Damals waren die Folgen der Krankheit noch überschaubar. Sie konnte noch laufen, fuhr Fahrrad und ihr neuer Job machte ihr viel Spaß. 2003 kam dann der erste schwere Einschnitt. Laufen ging fortan nur noch mit Gehhilfen. Wir hatten uns inzwischen zusammengetan und ich führte fortan das eher anstrengende Leben eines Fernpendlers. Tina war vom ADFC zum Bremer Umweltsenator gewechselt und koordinierte dort sehr erfolgreich ein europaweites EU-Projekt zum Carsharing. Die vielen Reisen, die damit verbunden waren, fielen ihr zunehmend schwer. Das galt auch für die Balance auf zwei Rädern und so kauften wir 2005 ein Anthrotech-Liegedreirad, das ich mit Elektromotor nachrüsten ließ. Damit schaffte sie noch drei Jahre den Weg zur Arbeit, aber die selbständige Bewältigung des Alltags wurde immer schwieriger. Dazu gehörte auch die Überwindung der Treppen zu ihrer hübschen Dachwohnung in einem typischen Bremer Reihenhaus bei Freunden, die ihr eine große Hilfe waren, wenn ich in Frankfurt war. 2008 kam der nächste Rückschlag. Tina musste in den Rollstuhl und zog um in eine barrierefreie Wohnung mit Aufzug. Schon damals war klar, dass es so trotz des Einsatzes eines ambulanten Pflegedienstes auf Dauer nicht weiter gehen würde. Eigentlich war vorgesehen, dass ich nach dem Ende meiner Berufstätigkeit nach Bremen ziehen sollte, aber die Krankheit war schneller. Der Alltag in Bremen war für Tina schon 2010 trotz aller Unterstützung von Freunden nur noch mit größter Mühe zu schaffen.

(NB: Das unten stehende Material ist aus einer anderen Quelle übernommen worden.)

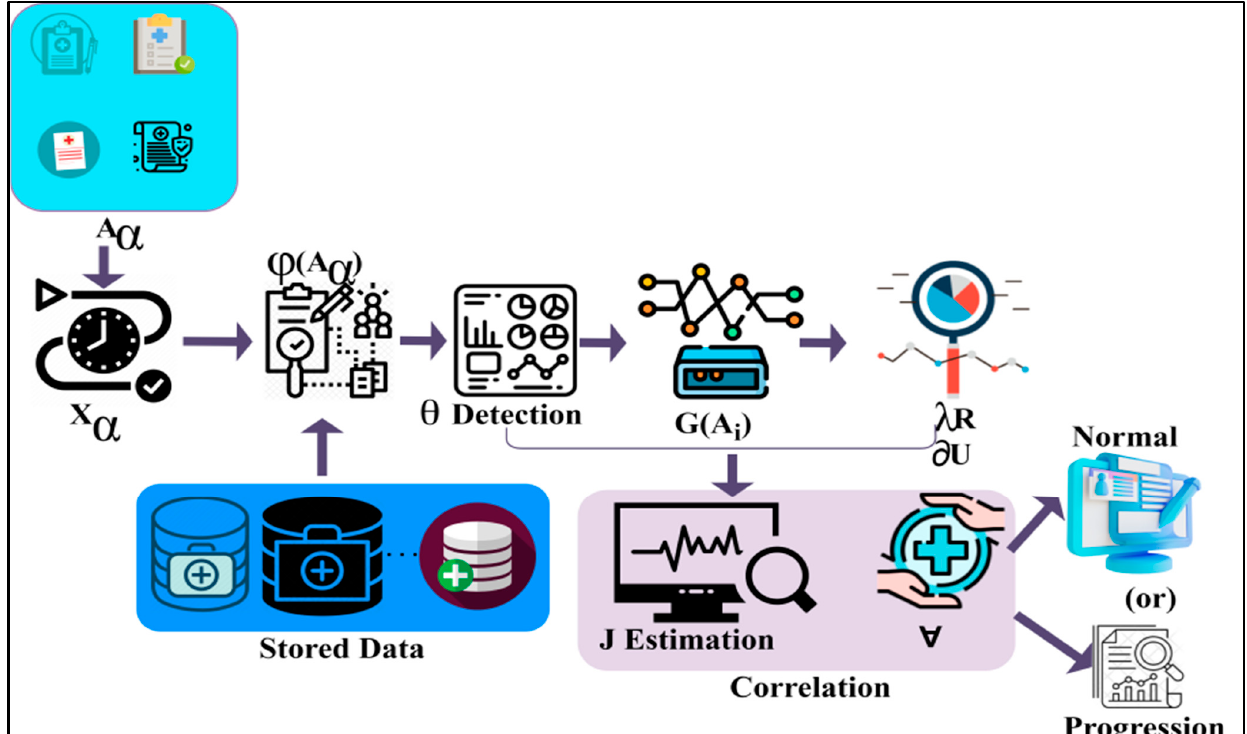
Figure 5. The variance-based progression detection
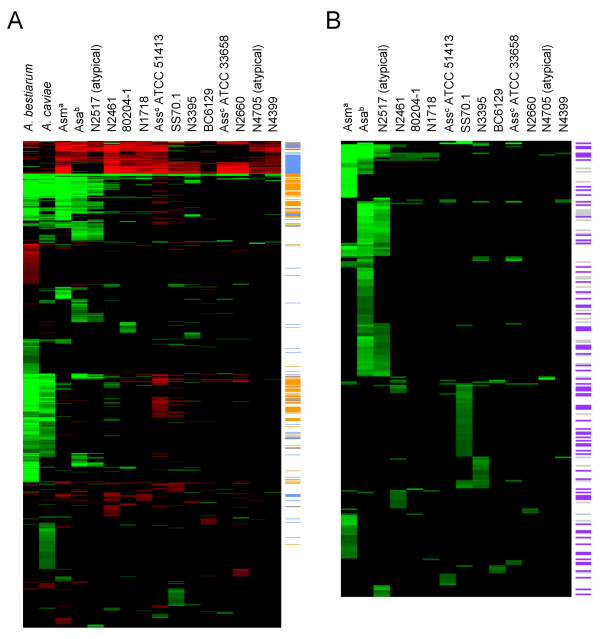
Variable genes in Aeromonas samples. Genes which were conserved (-1<Log Ratio <1) in all samples are removed. Red indicates genes with higher signal intensity for the tester than the control strain (higher copy number than strain A449). Green indicates genes with lower signal intensity for the tester than the control (divergent in sequence or missing or lower copy number). Gene order reflects results of hierarchical clustering of genes performed as described in Materials and Methods. The strains are ordered as in Figure 1, and unless otherwise noted, all other isolates are A. salmonicida subsp. salmonicida. aAsm – A. salmonicida subsp. masoucida, bAsa – A. salmonicida subsp. achromogenes, cAss – A. salmonicida subsp. salmonicida. (A) All genes which are divergent in at least one of the sixteen Aeromonas isolates. Blue bars indicate genes associated with the plasmid category and orange bars indicate genes associated with the transposon category as described in Material and Methods. (B) Subset of genes which are divergent (Log Ratio< -1) in the fourteen A. salmonicida strains and were not assigned to the plasmid or transposon functional categories. Genes predicted to code for OMPs (purple) and for flagella/pili proteins (grey) are indicated.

So beschlossen wir Anfang 2011, dass Tina zu mir nach Frankfurt zieht. Eine Erdgeschosswohnung für sie war vorhanden. Den notwendigen rollstuhlgerechten Umbau hätte ich natürlich gerne noch vorher erledigt, aber das Fortschreiten der Krankheit ließ keinen Spielraum. Zum Schluss ging alles ganz schnell. Anfang Mai mietete ich ein Auto, wir luden die nötigsten Gerätschaften ein und machten uns auf den Weg in die neue Heimat. Der Rest kam in einem großartigen Hilfseinsatz von Bremer und Frankfurter Freunden nach.
Seit Juli letzten Jahres habe ich nun auch offiziell die Pflege von Tina übernommen und mache täglich die Erfahrung, wie schwer es ist, diese mit den Anforderungen des Berufs in Einklang zu bringen. Ich werde deshalb meine Tätigkeit für den ADFC Ende März beenden. Ich danke allen, insbesondere dem Vorstand des ADFC Frankfurt, für das Verständnis, das sie mir in meiner schwierigen Situation entgegen gebracht haben.
Ich bitte alle um Nachsicht, die in letzter Zeit vergeblich auf eine Antwort von mir gewartet haben. Es ist doch einiges liegen geblieben. Ich gehe dem ADFC nicht verloren, allein schon deshalb, weil ich bei der Bewältigung unserer Alltagsmobilität (siehe Foto) die Erfahrung mache, dass es trotz aller Fortschritte bei der Infrastruktur in Frankfurt aus der besonderen Perspektive eines Rollstuhldreirades noch sehr viel Verbesserungsbedarf gibt.
Meinem Nachfolger Bertram Giebeler wünsche ich viel Erfolg bei der weiteren Beackerung des Feldes, das ich in den vergangenen zwei Jahrzehnten gemeinsam mit anderen bestellt habe. Er wird es wohl leichter haben als ich bei meinem Start Anfang der 90er-Jahre, denn er kann nicht nur auf dem Erreichten aufbauen, sondern hat mit dem Radfahrbüro der Stadt auch hoch qualifizierte und motivierte Mitstreiter auf dem weiteren Weg zur Fahrradstadt Frankfurt.